One building society recently told the Building Societies Association that in the past six months it has had to increase its PPI provision by £15 million, of which £10 million is for the cost of processing claims from people who never bought a product from the building society in the first place. The increase was not for consumer redress; it was simply to field inappropriate claims from claims management companies. Everyone accepts that money ought to be put aside by the banks and building societies for proper compensation where it is due, but I worry that vexatious administrative costs will eventually fall on the shoulders of ordinary customers. We need to ensure that does not happen.
I have printed the standard, pro-forma document on how to complain about PPI from the Financial Ombudsman Service website. The form is significant, so I am not surprised that some people just ring a claims management company. There is a point about being put off by the number of questions, and leaving it to other organisations to do the form-filling. Has the Minister looked at the ombudsman’s scheme and judged whether the free service on the public’s behalf could be advertised and made more widely known, so that ordinary customers recognise that they have a choice between going through a claims management company, which will take a considerable slug of any compensation, and pursuing the complaint directly through a free service?
I would be grateful if the Minister could address those points. He will understand why we have drafted the amendment in such a way. The problem is serious and needs attention.
This is our third discussion on CMCs during our consideration of the Bill, and I have already put on record the work that we and the Ministry of Justice are doing to address the issue.
Going back to what the hon. Gentleman said in the stand part debate, 78% of people are aware of the FOS. They know that there is a free dispute resolution process out there. Some people may want to use a claims management company, but there are checks in place.
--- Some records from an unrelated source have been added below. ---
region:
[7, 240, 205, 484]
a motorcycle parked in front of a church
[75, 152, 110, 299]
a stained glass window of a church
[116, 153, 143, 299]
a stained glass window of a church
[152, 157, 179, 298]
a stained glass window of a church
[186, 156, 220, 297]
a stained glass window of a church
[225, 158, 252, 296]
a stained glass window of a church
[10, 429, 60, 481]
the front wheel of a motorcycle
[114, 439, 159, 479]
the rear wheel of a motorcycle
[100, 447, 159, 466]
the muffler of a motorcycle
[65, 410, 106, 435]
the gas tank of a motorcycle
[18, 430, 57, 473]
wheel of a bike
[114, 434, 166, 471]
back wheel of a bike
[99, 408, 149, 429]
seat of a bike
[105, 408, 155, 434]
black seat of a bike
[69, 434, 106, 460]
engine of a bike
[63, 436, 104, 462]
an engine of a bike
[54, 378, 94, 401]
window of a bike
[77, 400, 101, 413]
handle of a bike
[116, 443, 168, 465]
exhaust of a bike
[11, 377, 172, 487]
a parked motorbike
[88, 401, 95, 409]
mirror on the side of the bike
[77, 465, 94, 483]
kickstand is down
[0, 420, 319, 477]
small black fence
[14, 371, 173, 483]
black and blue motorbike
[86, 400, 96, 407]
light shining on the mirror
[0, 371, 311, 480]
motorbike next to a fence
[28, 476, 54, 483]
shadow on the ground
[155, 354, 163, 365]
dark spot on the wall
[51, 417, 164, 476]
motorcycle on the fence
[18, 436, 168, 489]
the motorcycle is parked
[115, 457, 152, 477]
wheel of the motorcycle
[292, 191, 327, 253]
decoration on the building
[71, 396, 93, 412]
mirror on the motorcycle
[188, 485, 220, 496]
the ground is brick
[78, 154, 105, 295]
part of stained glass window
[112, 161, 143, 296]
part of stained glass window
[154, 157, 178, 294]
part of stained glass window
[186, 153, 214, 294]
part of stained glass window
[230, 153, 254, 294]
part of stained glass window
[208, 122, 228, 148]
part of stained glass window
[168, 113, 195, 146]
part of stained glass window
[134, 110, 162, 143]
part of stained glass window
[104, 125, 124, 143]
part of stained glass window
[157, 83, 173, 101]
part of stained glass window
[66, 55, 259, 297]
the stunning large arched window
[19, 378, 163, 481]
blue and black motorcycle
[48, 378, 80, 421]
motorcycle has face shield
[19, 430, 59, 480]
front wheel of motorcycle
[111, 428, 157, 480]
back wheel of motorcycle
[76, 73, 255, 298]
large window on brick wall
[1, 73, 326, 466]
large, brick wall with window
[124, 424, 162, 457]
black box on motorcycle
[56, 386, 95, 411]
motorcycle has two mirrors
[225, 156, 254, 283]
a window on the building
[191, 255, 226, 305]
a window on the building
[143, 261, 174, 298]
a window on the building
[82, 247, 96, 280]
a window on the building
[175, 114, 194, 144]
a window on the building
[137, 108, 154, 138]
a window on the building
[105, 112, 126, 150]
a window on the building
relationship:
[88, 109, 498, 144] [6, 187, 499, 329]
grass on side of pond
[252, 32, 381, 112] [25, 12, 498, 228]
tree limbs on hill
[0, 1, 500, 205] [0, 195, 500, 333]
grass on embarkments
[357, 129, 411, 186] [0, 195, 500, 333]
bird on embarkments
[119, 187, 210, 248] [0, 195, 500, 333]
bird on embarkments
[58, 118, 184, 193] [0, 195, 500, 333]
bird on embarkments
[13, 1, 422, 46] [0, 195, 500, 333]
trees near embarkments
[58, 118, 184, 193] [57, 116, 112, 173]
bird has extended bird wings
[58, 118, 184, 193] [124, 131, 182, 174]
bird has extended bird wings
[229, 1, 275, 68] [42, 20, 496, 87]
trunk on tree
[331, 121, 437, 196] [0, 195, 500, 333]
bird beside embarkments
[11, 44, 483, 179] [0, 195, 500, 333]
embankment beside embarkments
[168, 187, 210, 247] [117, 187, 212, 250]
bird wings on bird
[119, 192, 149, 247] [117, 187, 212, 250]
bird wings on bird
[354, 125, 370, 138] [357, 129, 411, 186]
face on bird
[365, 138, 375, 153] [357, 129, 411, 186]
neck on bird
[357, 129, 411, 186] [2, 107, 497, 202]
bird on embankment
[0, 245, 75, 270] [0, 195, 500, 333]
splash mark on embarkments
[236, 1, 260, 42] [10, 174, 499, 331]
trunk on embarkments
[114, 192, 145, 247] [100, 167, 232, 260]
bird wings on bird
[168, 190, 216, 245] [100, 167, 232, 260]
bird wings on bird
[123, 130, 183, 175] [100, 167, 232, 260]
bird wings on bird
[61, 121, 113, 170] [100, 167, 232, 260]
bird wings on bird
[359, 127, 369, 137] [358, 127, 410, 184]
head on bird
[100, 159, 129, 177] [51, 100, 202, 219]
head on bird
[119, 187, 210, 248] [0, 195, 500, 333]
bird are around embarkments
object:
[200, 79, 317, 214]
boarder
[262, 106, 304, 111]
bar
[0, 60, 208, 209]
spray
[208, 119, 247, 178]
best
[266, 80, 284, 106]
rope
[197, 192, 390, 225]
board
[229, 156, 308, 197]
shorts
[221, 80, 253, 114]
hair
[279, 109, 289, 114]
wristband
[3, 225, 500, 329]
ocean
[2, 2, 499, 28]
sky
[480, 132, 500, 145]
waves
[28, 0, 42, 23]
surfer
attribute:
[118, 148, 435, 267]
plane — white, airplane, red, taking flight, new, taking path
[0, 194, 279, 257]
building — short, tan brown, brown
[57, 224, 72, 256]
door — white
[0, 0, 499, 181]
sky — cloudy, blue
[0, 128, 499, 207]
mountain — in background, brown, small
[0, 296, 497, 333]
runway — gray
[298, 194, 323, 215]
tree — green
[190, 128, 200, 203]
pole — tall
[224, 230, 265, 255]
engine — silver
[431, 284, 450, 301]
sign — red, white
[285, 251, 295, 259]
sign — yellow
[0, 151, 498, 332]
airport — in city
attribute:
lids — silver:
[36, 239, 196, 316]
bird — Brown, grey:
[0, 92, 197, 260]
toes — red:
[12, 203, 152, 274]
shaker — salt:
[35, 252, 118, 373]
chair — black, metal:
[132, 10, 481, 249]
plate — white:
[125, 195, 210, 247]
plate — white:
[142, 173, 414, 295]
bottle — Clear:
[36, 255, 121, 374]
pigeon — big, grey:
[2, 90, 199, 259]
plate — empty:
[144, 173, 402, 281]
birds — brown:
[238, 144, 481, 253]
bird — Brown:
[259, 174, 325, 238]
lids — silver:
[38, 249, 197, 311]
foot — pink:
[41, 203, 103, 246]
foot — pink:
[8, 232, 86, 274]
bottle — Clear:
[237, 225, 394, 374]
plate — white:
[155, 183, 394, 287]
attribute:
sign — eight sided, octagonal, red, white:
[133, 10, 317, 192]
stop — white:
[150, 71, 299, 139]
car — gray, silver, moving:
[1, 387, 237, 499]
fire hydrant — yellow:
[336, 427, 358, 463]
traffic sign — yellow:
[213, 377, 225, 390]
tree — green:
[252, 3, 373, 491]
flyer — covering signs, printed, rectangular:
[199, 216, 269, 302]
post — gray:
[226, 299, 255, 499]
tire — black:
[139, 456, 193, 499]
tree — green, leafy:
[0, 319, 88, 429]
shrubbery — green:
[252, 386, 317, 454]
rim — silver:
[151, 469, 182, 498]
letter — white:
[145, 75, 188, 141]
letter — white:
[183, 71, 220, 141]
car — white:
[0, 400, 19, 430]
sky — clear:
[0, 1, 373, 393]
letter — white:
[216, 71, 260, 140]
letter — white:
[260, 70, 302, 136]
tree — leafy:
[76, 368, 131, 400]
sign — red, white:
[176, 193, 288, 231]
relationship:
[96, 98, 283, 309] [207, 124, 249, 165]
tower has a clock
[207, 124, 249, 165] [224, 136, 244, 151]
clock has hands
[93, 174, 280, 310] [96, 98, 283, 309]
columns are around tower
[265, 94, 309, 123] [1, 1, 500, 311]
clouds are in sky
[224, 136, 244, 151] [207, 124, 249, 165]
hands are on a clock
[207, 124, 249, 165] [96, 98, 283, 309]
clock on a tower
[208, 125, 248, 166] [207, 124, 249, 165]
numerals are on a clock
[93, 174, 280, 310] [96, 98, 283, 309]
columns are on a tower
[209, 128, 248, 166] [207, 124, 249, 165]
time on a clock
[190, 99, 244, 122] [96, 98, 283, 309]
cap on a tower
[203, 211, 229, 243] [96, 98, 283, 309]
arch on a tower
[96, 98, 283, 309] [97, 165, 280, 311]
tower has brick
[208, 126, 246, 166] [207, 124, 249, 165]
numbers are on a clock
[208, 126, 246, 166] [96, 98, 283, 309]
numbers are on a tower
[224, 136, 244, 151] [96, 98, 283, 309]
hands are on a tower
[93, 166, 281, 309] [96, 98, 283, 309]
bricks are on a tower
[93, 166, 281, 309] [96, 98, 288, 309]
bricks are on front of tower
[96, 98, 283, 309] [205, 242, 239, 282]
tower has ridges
The claims management regulator is carefully considering the way in which claims management companies address PPI claims.
We are caught in a dilemma. On the one hand, the hon. Gentleman says that a building society has put aside £10 million to process possibly spurious claims; on the other hand, we have a longish questionnaire. Someone has to bear the costs somewhere, and the more information that consumers provide to help expedite the claim process, the better. Having a form that provides evidence that a policy has been bought is helpful.
I raised the matter with the FOS. Banks, building societies and, indeed, the FOS are able to push back on CMCs and ask for more information. CMCs should not be on fishing trips. There is merit in banks and building societies taking a much more proactive role in pushing back on CMCs and asking them to get the information required to judge whether a claim is necessary, rather than leaving it to the bank or building society. The cost of erroneous claims is borne by their customers. Yes, banks and building societies need to pay their fair share of the cost of addressing PPI mis-selling, but they should not be paying the cost of vexatious claims. That cost should be squarely and firmly put on the shoulders of CMCs, and the banks and building societies should push back on that.
The balance is about right, but the banks and building societies need to take a much more assertive approach to pushing the onus on to CMCs. If consumers wish to use CMCs, they need to understand the costs. CMCs need to be transparent about the costs, but let us remind our constituents that the FOS is there and it is free.